-- AVAILABLE RECORDS --
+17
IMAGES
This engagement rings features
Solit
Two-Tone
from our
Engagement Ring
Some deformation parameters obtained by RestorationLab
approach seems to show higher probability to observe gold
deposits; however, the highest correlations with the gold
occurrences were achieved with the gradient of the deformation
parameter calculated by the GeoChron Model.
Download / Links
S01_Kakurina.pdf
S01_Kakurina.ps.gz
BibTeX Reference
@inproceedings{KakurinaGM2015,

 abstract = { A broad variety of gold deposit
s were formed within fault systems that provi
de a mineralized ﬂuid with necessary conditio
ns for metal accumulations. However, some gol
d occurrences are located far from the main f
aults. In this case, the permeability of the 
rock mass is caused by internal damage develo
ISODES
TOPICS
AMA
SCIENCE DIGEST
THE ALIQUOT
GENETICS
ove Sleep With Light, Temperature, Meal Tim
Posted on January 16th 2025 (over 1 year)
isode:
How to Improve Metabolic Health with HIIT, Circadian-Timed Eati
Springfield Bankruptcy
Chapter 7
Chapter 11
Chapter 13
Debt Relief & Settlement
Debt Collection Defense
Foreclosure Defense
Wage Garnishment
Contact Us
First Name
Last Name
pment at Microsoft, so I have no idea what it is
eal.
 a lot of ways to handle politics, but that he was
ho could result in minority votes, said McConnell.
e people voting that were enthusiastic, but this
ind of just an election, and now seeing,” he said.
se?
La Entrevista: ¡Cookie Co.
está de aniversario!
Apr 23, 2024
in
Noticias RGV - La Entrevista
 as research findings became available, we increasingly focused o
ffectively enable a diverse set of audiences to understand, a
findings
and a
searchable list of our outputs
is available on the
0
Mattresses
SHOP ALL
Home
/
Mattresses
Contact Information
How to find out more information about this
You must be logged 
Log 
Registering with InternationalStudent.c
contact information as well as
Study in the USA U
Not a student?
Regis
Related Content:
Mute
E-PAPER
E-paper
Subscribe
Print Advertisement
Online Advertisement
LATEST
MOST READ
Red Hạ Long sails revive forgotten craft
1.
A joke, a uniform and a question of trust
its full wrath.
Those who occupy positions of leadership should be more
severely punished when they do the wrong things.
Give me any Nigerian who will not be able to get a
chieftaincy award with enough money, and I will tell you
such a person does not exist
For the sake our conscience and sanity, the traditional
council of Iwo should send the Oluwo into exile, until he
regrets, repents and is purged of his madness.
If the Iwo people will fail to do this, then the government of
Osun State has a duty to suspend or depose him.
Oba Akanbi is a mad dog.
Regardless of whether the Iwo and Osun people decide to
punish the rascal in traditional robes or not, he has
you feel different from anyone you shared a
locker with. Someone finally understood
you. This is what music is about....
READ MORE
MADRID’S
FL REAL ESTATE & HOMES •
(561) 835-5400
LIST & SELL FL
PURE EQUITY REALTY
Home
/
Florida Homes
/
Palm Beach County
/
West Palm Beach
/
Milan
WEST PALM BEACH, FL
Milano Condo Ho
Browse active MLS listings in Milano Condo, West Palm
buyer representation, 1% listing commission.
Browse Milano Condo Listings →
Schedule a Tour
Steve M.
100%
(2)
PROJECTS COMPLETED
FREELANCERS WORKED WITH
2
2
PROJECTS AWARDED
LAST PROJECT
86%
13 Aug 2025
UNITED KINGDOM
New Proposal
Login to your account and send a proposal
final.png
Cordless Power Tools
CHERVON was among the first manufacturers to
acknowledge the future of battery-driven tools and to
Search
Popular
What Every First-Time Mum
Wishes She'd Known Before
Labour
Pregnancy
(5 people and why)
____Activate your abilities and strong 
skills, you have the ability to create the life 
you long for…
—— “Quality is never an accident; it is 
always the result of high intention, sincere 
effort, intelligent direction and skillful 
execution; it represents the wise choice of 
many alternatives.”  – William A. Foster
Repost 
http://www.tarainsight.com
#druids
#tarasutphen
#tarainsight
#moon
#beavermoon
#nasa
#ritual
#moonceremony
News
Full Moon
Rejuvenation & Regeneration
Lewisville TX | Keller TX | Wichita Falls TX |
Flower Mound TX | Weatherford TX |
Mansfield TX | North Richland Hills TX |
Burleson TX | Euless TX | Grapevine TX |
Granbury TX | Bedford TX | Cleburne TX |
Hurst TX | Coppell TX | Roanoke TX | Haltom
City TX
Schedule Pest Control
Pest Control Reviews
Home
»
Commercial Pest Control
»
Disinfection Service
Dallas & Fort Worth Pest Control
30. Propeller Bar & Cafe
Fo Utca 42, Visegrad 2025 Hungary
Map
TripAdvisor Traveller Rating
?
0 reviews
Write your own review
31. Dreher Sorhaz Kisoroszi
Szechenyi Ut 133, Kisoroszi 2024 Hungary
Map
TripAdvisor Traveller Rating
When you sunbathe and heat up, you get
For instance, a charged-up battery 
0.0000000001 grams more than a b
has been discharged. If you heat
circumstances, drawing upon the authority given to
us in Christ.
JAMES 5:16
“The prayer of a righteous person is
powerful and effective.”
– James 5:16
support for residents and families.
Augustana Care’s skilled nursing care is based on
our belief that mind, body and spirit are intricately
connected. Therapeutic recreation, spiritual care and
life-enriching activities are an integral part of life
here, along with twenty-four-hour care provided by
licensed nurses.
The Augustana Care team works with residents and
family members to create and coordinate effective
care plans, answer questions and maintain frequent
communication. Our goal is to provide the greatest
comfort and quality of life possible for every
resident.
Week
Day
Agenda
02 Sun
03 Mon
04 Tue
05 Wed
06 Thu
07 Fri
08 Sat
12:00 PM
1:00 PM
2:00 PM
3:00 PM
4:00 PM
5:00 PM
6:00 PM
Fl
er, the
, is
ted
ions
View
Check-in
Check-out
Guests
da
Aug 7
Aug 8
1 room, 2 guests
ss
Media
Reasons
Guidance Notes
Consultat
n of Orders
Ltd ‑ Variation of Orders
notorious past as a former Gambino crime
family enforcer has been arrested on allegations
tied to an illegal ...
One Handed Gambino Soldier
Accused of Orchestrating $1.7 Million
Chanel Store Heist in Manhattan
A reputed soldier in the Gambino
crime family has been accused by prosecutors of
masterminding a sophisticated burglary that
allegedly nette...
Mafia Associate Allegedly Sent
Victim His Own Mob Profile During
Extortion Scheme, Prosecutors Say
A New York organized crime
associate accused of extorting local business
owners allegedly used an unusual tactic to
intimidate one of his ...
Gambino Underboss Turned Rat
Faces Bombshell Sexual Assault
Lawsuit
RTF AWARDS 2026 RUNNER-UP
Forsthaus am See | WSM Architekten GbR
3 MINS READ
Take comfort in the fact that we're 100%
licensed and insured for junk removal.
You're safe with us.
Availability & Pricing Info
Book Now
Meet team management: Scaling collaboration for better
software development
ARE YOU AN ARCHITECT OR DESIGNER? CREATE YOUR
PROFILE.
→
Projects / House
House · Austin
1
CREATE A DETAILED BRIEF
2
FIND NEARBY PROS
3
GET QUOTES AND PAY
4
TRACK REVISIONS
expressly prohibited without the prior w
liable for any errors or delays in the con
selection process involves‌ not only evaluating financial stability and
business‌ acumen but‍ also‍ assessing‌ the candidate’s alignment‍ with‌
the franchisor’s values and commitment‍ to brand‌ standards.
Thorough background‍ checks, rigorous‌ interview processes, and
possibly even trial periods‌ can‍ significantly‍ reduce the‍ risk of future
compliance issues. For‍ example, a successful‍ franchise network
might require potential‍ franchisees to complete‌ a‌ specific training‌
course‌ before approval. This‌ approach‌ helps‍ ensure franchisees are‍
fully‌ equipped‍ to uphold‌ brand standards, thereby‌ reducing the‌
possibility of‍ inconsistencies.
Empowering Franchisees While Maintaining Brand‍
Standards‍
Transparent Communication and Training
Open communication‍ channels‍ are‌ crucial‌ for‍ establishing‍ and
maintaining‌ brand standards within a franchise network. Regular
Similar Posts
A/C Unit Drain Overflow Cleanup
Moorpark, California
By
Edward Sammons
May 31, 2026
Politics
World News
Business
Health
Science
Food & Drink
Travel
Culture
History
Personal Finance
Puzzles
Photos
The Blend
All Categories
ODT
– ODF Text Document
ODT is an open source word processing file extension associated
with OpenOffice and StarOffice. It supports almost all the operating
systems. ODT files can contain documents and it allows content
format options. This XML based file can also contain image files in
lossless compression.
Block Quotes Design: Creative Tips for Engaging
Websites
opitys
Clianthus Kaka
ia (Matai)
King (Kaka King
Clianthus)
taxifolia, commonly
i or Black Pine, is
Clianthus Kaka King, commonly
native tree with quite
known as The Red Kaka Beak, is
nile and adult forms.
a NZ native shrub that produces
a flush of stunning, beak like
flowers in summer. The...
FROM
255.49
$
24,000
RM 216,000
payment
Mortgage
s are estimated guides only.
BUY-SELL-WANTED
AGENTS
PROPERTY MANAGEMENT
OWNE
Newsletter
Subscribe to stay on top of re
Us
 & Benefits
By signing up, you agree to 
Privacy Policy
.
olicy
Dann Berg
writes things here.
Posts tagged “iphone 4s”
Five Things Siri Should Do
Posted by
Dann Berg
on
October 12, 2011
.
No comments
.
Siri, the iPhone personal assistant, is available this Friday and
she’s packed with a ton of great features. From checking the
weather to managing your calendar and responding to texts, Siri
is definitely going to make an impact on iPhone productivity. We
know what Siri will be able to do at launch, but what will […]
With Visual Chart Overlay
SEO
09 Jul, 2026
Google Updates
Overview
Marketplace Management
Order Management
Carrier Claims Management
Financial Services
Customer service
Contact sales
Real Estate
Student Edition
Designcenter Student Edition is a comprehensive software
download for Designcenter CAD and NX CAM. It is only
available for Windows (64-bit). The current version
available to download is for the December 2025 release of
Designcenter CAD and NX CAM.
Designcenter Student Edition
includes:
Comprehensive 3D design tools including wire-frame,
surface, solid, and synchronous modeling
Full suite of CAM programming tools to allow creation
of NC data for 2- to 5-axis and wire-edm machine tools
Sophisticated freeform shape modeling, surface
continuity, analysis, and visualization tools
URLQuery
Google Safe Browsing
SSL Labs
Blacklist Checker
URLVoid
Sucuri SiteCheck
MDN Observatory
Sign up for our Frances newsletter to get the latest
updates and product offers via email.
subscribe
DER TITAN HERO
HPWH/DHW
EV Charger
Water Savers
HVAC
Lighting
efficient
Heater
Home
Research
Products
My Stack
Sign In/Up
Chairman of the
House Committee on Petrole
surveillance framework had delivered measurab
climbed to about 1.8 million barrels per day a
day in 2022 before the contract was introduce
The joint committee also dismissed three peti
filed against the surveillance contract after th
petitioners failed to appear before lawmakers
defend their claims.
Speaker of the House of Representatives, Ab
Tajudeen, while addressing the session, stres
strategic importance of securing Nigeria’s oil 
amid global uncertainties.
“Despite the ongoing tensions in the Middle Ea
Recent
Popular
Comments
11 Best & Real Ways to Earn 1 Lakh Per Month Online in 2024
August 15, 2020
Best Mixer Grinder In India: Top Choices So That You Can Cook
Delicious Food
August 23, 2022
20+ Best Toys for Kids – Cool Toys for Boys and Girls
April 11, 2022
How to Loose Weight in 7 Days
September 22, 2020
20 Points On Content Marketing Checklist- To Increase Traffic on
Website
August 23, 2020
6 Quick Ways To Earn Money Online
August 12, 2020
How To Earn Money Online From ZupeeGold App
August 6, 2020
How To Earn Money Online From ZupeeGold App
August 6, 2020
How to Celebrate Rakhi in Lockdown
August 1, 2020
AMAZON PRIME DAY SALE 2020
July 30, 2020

-- WHAT TO WORK ON --
Reproduce the listing verbatim, from its first line through the line containing "deposits; however, the", with both of those lines included.

-- TASK RESPONSE --
+17
IMAGES
This engagement rings features
Solit
Two-Tone
from our
Engagement Ring
Some deformation parameters obtained by RestorationLab
approach seems to show higher probability to observe gold
deposits; however, the highest correlations with the gold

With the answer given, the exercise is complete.